* _TASK PROMPT_:
Please transcribe every line of the listing below character for character.

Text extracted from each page
=== Section Start ===

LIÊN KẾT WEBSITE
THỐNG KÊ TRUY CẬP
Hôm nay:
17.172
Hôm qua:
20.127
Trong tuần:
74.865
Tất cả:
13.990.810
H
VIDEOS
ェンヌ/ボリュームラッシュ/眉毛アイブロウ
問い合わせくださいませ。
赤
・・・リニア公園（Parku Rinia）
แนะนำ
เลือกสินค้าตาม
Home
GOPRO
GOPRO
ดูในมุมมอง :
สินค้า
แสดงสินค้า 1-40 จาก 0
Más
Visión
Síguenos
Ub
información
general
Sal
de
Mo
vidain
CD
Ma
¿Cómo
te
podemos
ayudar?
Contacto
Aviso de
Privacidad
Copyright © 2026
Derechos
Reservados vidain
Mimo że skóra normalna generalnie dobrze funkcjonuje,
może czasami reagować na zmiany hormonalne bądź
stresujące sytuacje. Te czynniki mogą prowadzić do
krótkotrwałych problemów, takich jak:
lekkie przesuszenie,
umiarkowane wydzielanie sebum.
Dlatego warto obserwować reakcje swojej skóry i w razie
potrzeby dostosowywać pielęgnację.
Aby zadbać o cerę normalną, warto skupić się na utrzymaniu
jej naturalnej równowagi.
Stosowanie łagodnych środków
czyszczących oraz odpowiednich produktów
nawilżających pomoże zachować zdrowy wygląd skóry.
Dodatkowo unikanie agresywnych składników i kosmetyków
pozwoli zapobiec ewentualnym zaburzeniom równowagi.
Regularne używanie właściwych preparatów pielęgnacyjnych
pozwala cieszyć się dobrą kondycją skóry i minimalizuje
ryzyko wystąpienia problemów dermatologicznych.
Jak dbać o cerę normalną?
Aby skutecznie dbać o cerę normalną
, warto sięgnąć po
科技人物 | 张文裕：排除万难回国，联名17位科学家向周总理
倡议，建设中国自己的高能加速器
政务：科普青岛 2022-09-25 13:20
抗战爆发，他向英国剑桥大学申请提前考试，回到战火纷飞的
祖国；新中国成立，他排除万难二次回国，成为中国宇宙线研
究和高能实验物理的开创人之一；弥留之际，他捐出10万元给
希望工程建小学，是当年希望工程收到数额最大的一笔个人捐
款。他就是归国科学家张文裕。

=== Section End ===

* _TASK RESPONSE_:
LIÊN KẾT WEBSITE
THỐNG KÊ TRUY CẬP
Hôm nay:
17.172
Hôm qua:
20.127
Trong tuần:
74.865
Tất cả:
13.990.810
H
VIDEOS
ェンヌ/ボリュームラッシュ/眉毛アイブロウ
問い合わせくださいませ。
赤
・・・リニア公園（Parku Rinia）
แนะนำ
เลือกสินค้าตาม
Home
GOPRO
GOPRO
ดูในมุมมอง :
สินค้า
แสดงสินค้า 1-40 จาก 0
Más
Visión
Síguenos
Ub
información
general
Sal
de
Mo
vidain
CD
Ma
¿Cómo
te
podemos
ayudar?
Contacto
Aviso de
Privacidad
Copyright © 2026
Derechos
Reservados vidain
Mimo że skóra normalna generalnie dobrze funkcjonuje,
może czasami reagować na zmiany hormonalne bądź
stresujące sytuacje. Te czynniki mogą prowadzić do
krótkotrwałych problemów, takich jak:
lekkie przesuszenie,
umiarkowane wydzielanie sebum.
Dlatego warto obserwować reakcje swojej skóry i w razie
potrzeby dostosowywać pielęgnację.
Aby zadbać o cerę normalną, warto skupić się na utrzymaniu
jej naturalnej równowagi.
Stosowanie łagodnych środków
czyszczących oraz odpowiednich produktów
nawilżających pomoże zachować zdrowy wygląd skóry.
Dodatkowo unikanie agresywnych składników i kosmetyków
pozwoli zapobiec ewentualnym zaburzeniom równowagi.
Regularne używanie właściwych preparatów pielęgnacyjnych
pozwala cieszyć się dobrą kondycją skóry i minimalizuje
ryzyko wystąpienia problemów dermatologicznych.
Jak dbać o cerę normalną?
Aby skutecznie dbać o cerę normalną
, warto sięgnąć po
科技人物 | 张文裕：排除万难回国，联名17位科学家向周总理
倡议，建设中国自己的高能加速器
政务：科普青岛 2022-09-25 13:20
抗战爆发，他向英国剑桥大学申请提前考试，回到战火纷飞的
祖国；新中国成立，他排除万难二次回国，成为中国宇宙线研
究和高能实验物理的开创人之一；弥留之际，他捐出10万元给
希望工程建小学，是当年希望工程收到数额最大的一笔个人捐
款。他就是归国科学家张文裕。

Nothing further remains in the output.